Разве кто из рязанских дружинников и черных людей, привычных к бою, не знал, что такое половецкие стрелы, что такое «половецкая карусель», когда кружатся и кружатся половцы, пуская стрелы? Половецкий лук никогда не имел той дальности полета стрелы, как русский лук. Половцы пускали тучи стрел. Нельзя было сказать, что Батыевы воины пускали стрелы, они лили стрелы, изливали поток стрел, как течет река, как ливень льет воду на землю. Стрелы застили небо, погасили дневной свет, они лились и лились, а враг рассеивался перед конным строем кованой дружины. Всадники, окованные в доспехи, с тяжелыми копьями, пронзали пустоту, а их заливал, захлестывал поток стрел, река стрел, ливень стрел с неба, с боков — в лицо, в ноги. Падали пораженные десятком стрел кони, рвались, метались в агонии от жалящих стрел. Дружины сломали строй, и вот воины спешены, воины сбиты в кучку, а черные люди, что вышли без доспехов, ложатся как колосья ржи под серпом, так и не достигнув врага. Но ни один рязанец не побежал от ливня стрел, дождались, когда на них кинулись со всех сторон Батыевы всадники. Поднимались с земли те, кто считался убитым, рубили топорами, схватывались в опояску, стаскивали, скидывали пришлых всадников с коней, рубились, зубами грызли. Все полегли до единого. Юрия Игоревича уволокли с поля боя, ему еще надо оборонять город.
Летописец записал: «Многие князи местные, и все-воды крепкие, и воинство все равно умерли и единую смертную чашу испили. Ни один из них не возвратился вспять: все вместе мертвые лежали... И начали воевать Рязанскую землю, и велел Батый бить и жечь и сечь без милости. И град Пронск, и град Белгород, и Иже-славец разорил до основания, и всех людей побили без милости. И текла кровь христианская, как река сильная...»

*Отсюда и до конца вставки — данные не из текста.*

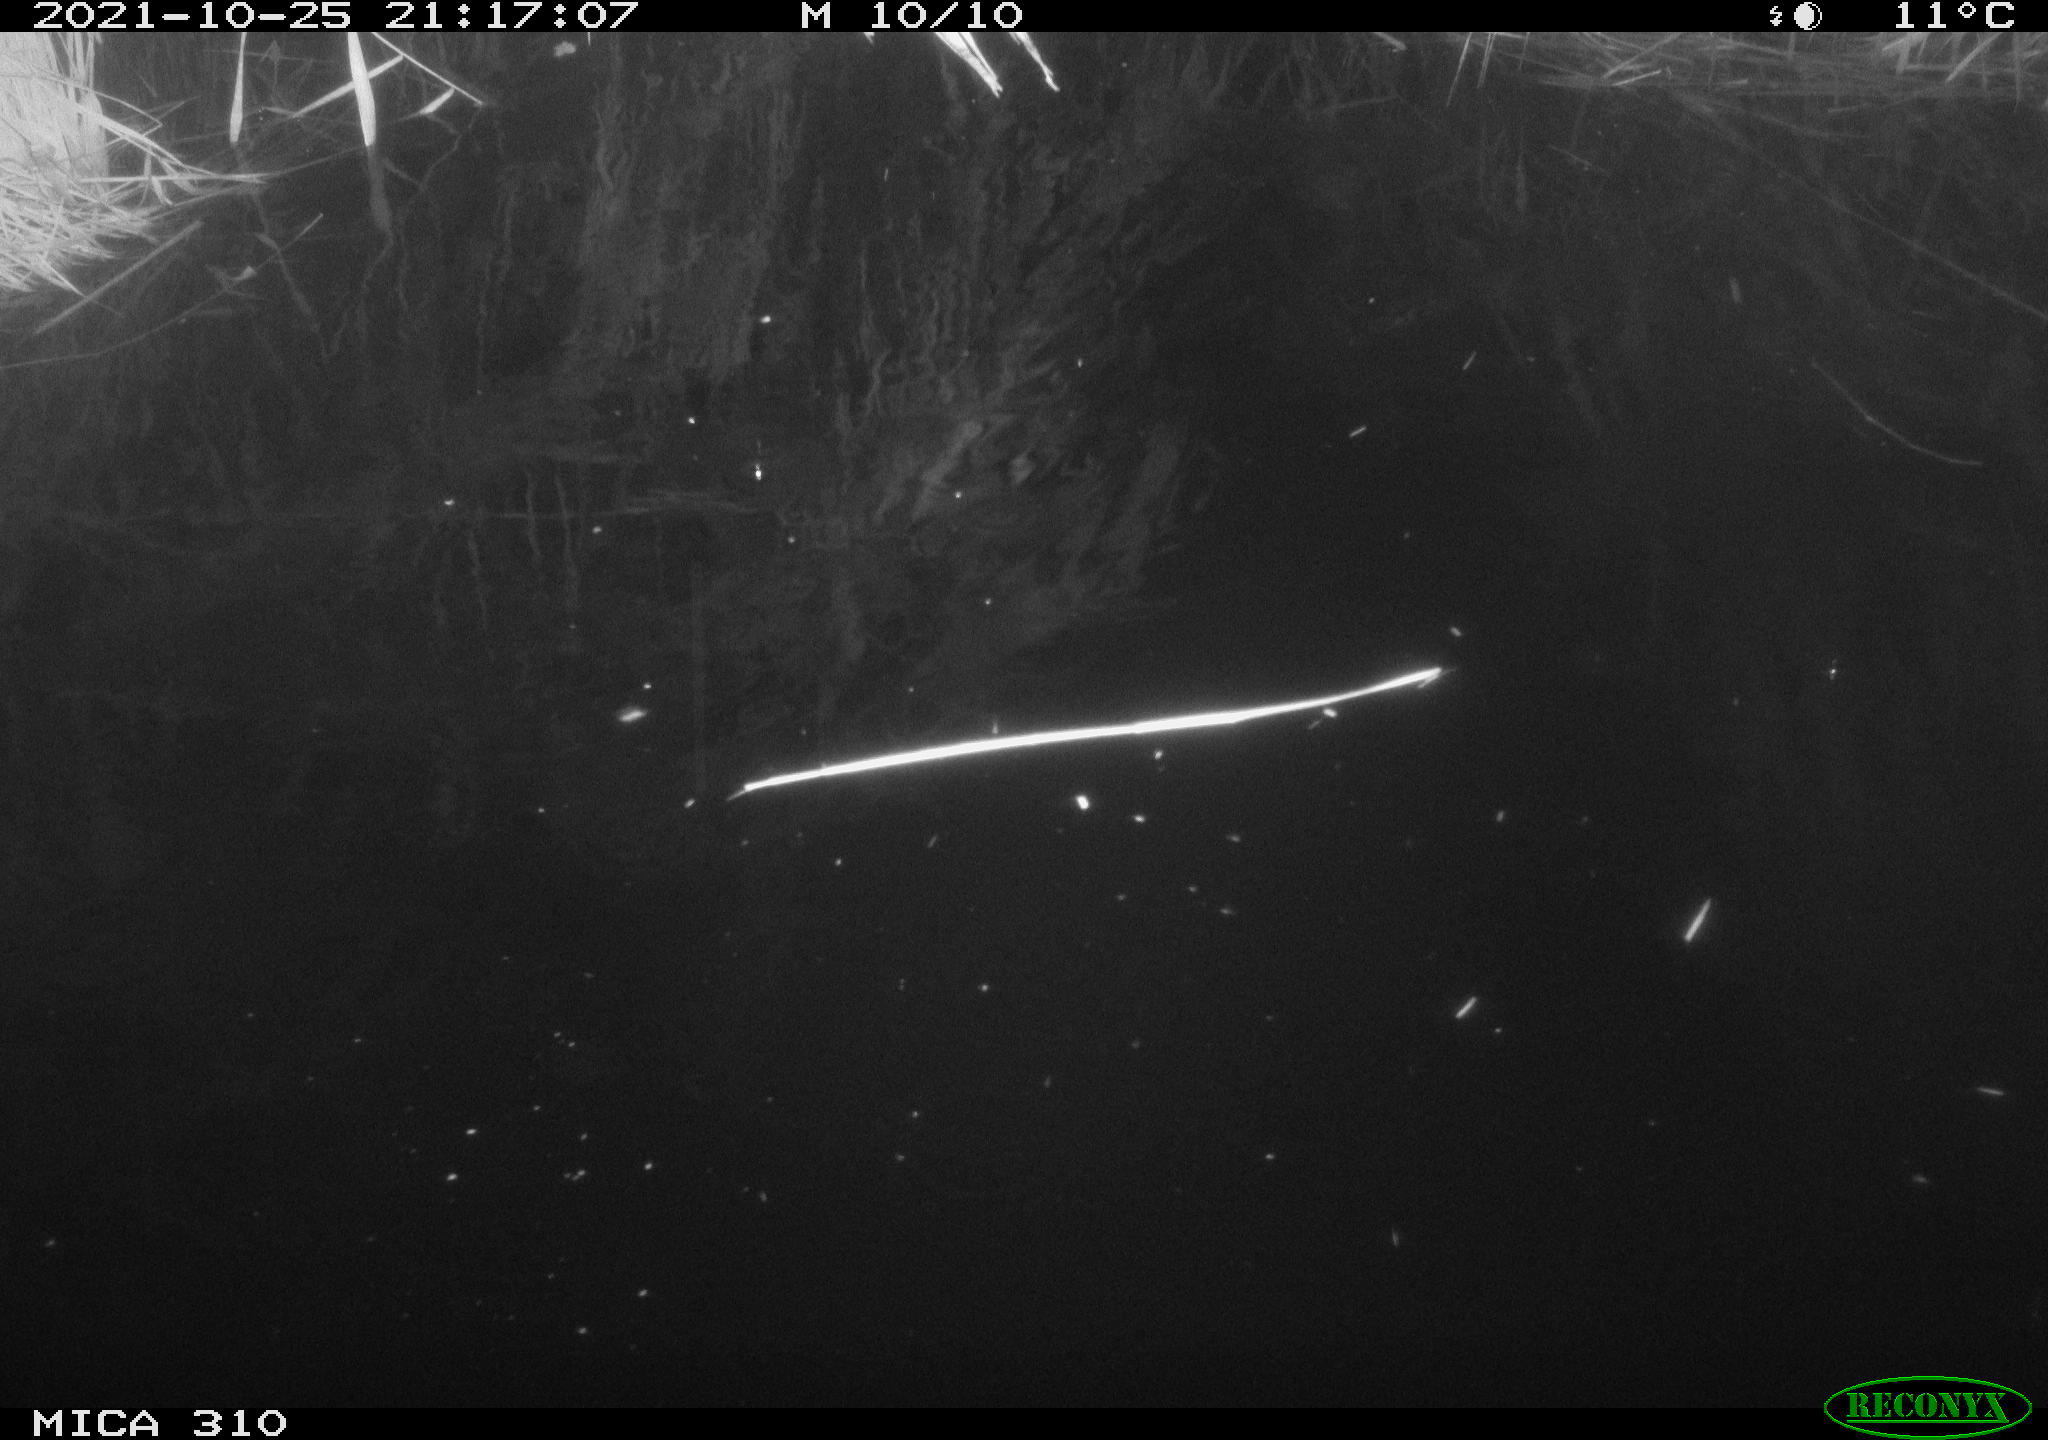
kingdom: Animalia
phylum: Chordata
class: Mammalia
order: Rodentia
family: Muridae
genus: Rattus
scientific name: Rattus norvegicus
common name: Brown rat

От половцев ничего подобного видеть не доводилось, хотя именно половцы научили окраинных жителей прятаться во время внезапных набегов. Но то летние набеги, под каждым кустом и стол и дом. Зимой тяжко прятаться. Однако привычка была. Те, кто не мог взять оружие — женщины, дети, старики,— отошли за Оку в глубокие, как пропасть, леса, где болота не замерзали и в крещенские морозы. Схоронились в землянках, в лесных бортнических избах, в оврагах. Ночью вполнеба полыхали зарева пожаров, казалось, что в урочища достигал жар от горящих городов.